Mike de Wolf may be a bit of a dilettante, but he knows some stuff, and has been places. He spent some time in the West Indies on a cruise and dabbled with painting some of the "native women with baskets on their heads" before giving up and tossing the results overboard. He also remembers some of the information from the tourist's guidebook, as well as stuff from basic geography. And thus he knows that wherever he is, it ain't St. Kitts.
The fortress-manor he's in is meant to be Brimstone Hill, except the year is supposed to be 1640, while Mike knows that the fort itself was built after the American Revolution. Mike also remembers the island's history and how the French and English both had colonies there, so it's odd that there's no Frenchmen around. He even knows that Sir Thomas Warner is supposed to be the island's governor at this time, which makes this Lord Carstone a bit of an anomaly. And the island's harbor is too round, entered through a channel equipped with flashing lights, like a modern port. And it'll get even worse later in the chapter.

### DATASET SECTION
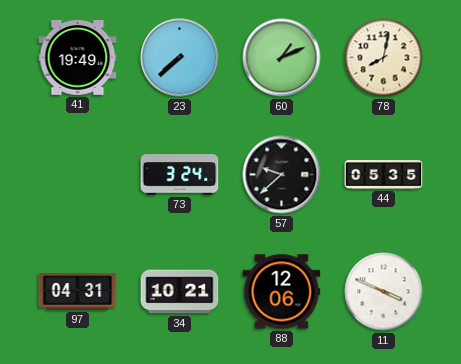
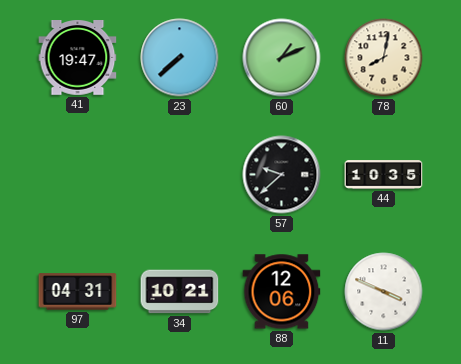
41: 19:49 -> 19:47
73: 3:24 -> none
44: 05:35 -> 10:35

### GIVEN REQUEST
In the passage about Mike de Wolf, reproduce everything from "Mike de Wolf" down to "ain't St. Kitts." word for word.

### RESPONSE
Mike de Wolf may be a bit of a dilettante, but he knows some stuff, and has been places. He spent some time in the West Indies on a cruise and dabbled with painting some of the "native women with baskets on their heads" before giving up and tossing the results overboard. He also remembers some of the information from the tourist's guidebook, as well as stuff from basic geography. And thus he knows that wherever he is, it ain't St. Kitts.